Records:
^^^^^^^^
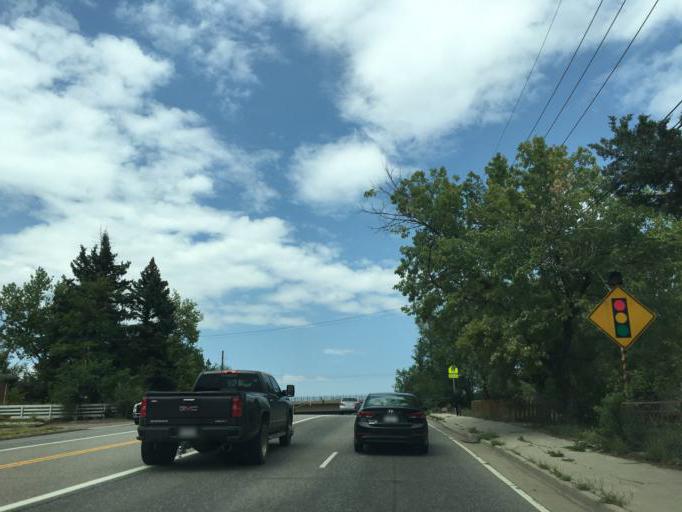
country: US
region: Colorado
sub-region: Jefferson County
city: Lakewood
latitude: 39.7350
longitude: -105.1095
^^^^^^^^
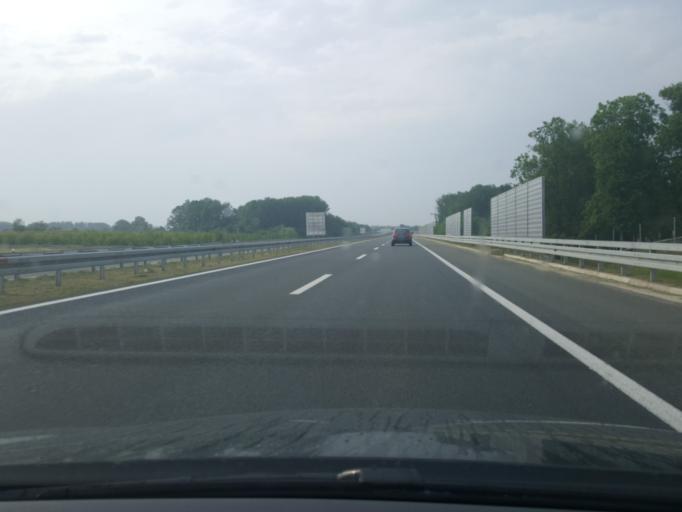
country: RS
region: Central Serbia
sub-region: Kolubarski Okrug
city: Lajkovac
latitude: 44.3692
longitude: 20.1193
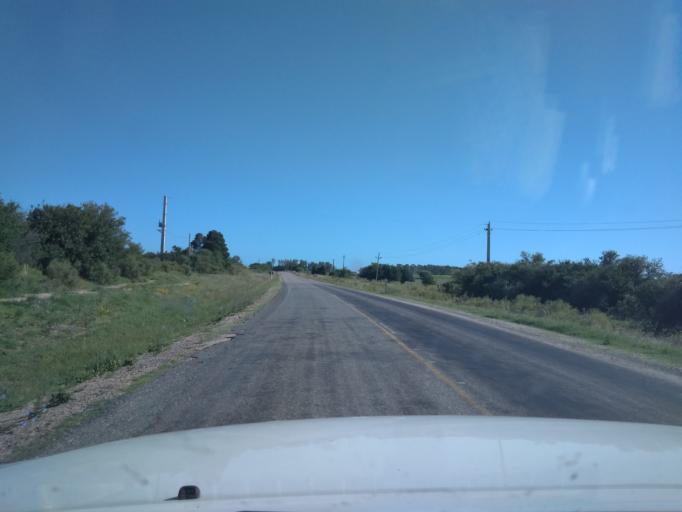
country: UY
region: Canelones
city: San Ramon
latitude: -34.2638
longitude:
^^^^^^^^
**Exercise details**
Which lines in the data above contain the string "region"? Copy out each of them, matching case exactly.

**Task result**
region: Colorado
sub-region: Jefferson County
region: Central Serbia
sub-region: Kolubarski Okrug
region: Canelones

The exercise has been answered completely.